Sources close to the online payday lending industry declined to speak on the record about the Four Oaks settlement. But some acknowledged that the proposed agreement, because it establishes a template, could lead to more settlements.
Marsha Jones, director of the Third Party Payment Processors Association, said that assuming the DOJ's allegations are true, Four Oaks did not have an adequate compliance management system.
"We'd all like to have an opportunity to sit down and work through what the concerns of the Justice Department and the regulators are," she said. "I would like to see an opportunity for the Third Party Payment Processors Association to be able to support some of these financial institutions and their processors to become compliant."
Issa's letter, which was sent one day before the Four Oaks settlement was announced, is forcing the Justice Department play defense at the same time it is going after banks.
"The Department has consistently stated that its goal is to combat mass-market consumer fraud. However, there is ample evidence that the true target of Operation Choke Point is the online lending industry, not actual fraudsters," Issa, R-Calif., and Rep. Jim Jordan, R-Ohio, wrote in the letter.
The letter accuses the Justice Department of unfairly punishing legitimate businesses by focusing on an access point to the financial system that can be used by good and bad actors alike. It asks Justice to turn over a trove of relevant documents dating back three years.
A Justice Department spokesman said in an email: "We're reviewing the letter and will respond to the committee in the near future."
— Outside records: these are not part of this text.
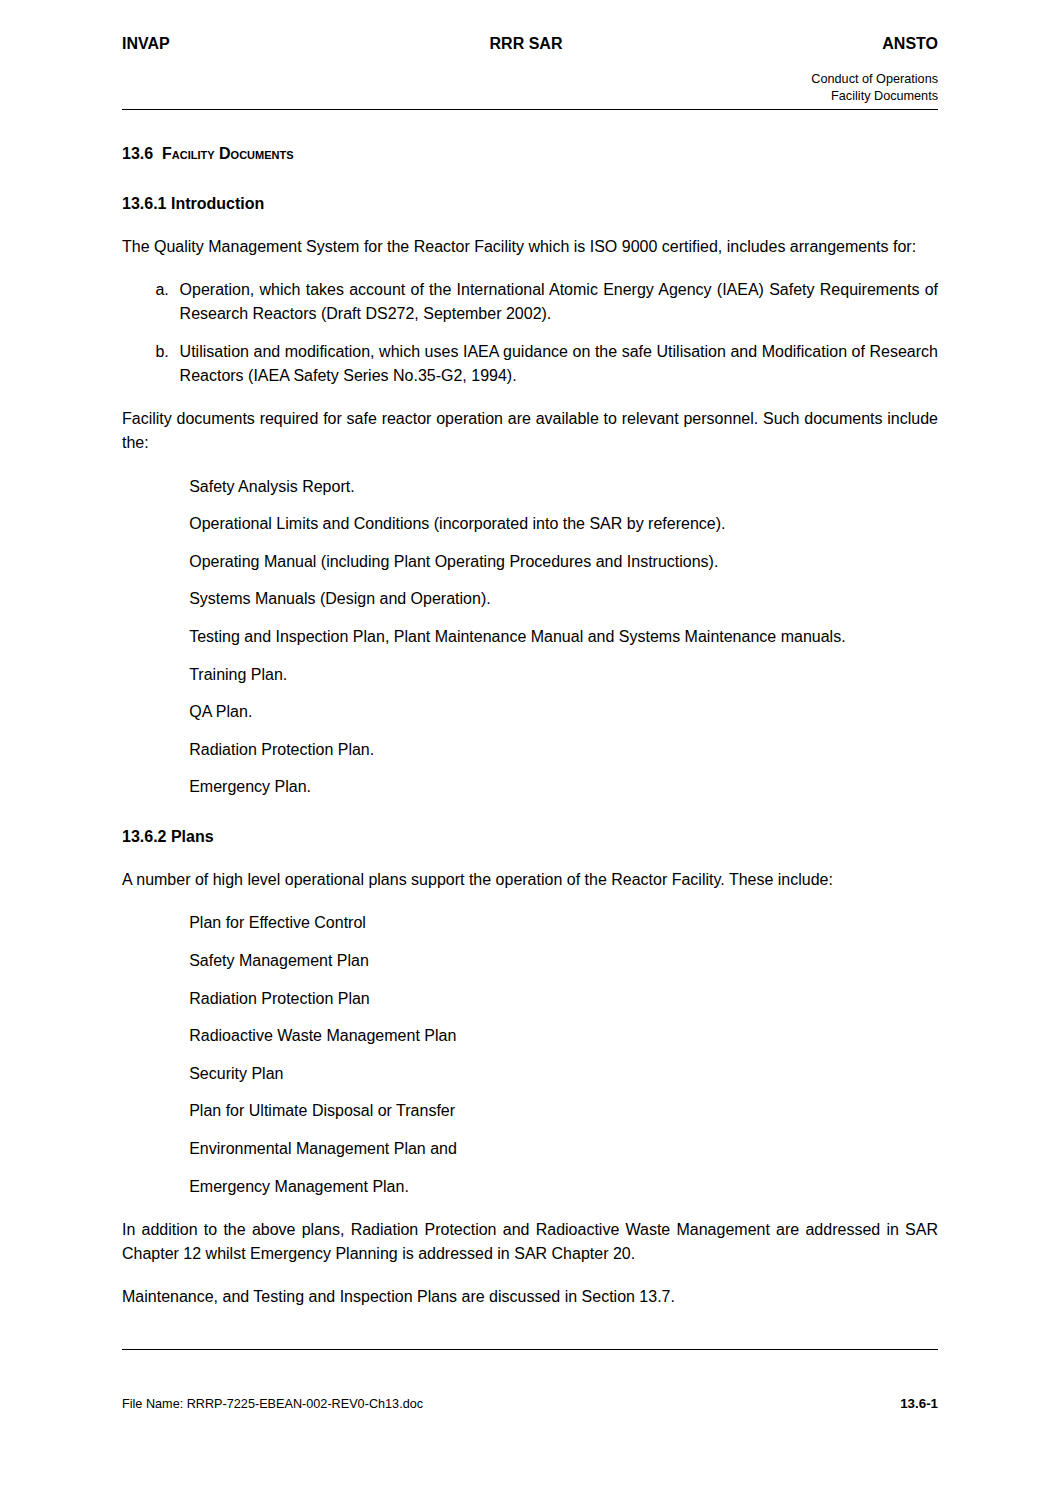INVAP RRR SAR ANSTO
Conduct of Operations
Facility Documents
13.6 Facility Documents
13.6.1 Introduction
The Quality Management System for the Reactor Facility which is ISO 9000 certified, includes arrangements for:
Operation, which takes account of the International Atomic Energy Agency (IAEA) Safety Requirements of Research Reactors (Draft DS272, September 2002).
Utilisation and modification, which uses IAEA guidance on the safe Utilisation and Modification of Research Reactors (IAEA Safety Series No.35-G2, 1994).
Facility documents required for safe reactor operation are available to relevant personnel. Such documents include the:
Safety Analysis Report.
Operational Limits and Conditions (incorporated into the SAR by reference).
Operating Manual (including Plant Operating Procedures and Instructions).
Systems Manuals (Design and Operation).
Testing and Inspection Plan, Plant Maintenance Manual and Systems Maintenance manuals.
Training Plan.
QA Plan.
Radiation Protection Plan.
Emergency Plan.
13.6.2 Plans
A number of high level operational plans support the operation of the Reactor Facility. These include:
Plan for Effective Control
Safety Management Plan
Radiation Protection Plan
Radioactive Waste Management Plan
Security Plan
Plan for Ultimate Disposal or Transfer
Environmental Management Plan and
Emergency Management Plan.
In addition to the above plans, Radiation Protection and Radioactive Waste Management are addressed in SAR Chapter 12 whilst Emergency Planning is addressed in SAR Chapter 20.
Maintenance, and Testing and Inspection Plans are discussed in Section 13.7.
File Name: RRRP-7225-EBEAN-002-REV0-Ch13.doc 13.6-1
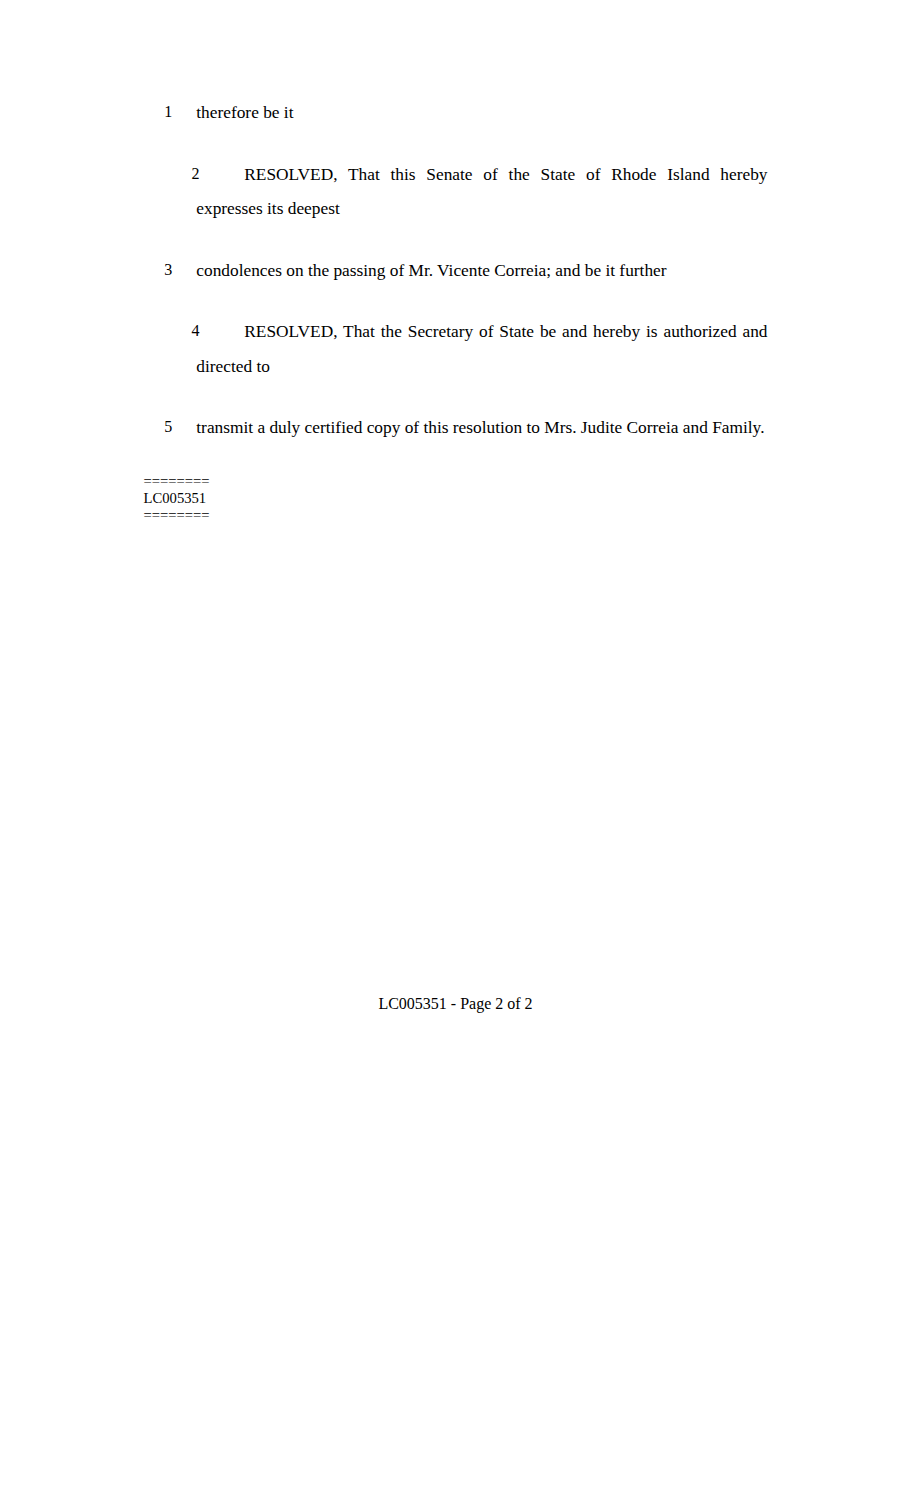therefore be it
RESOLVED, That this Senate of the State of Rhode Island hereby expresses its deepest
condolences on the passing of Mr. Vicente Correia; and be it further
RESOLVED, That the Secretary of State be and hereby is authorized and directed to
transmit a duly certified copy of this resolution to Mrs. Judite Correia and Family.
========
LC005351
========
LC005351 - Page 2 of 2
Since Issa's Jan. 8 letter was sent, consumer advocates have rallied in defense of the investigation.
Last week the National Consumer Law Center sent Attorney General Holder a letter of support, noting that the Four Oaks case concerned not only online payday lending, but also an alleged Ponzi scheme and other illegal transactions.
"It is entirely appropriate for DOJ to target banks that flagrantly ignore their legal obligations and turn a blind eye to fraud," Lauren Saunders, managing attorney at the National Consumer Law Center, wrote.
"Efforts to combat terrorism, drug cartels and other threats to American society also depend on banks' complying with their legal obligations to know their customers and their customers' customers."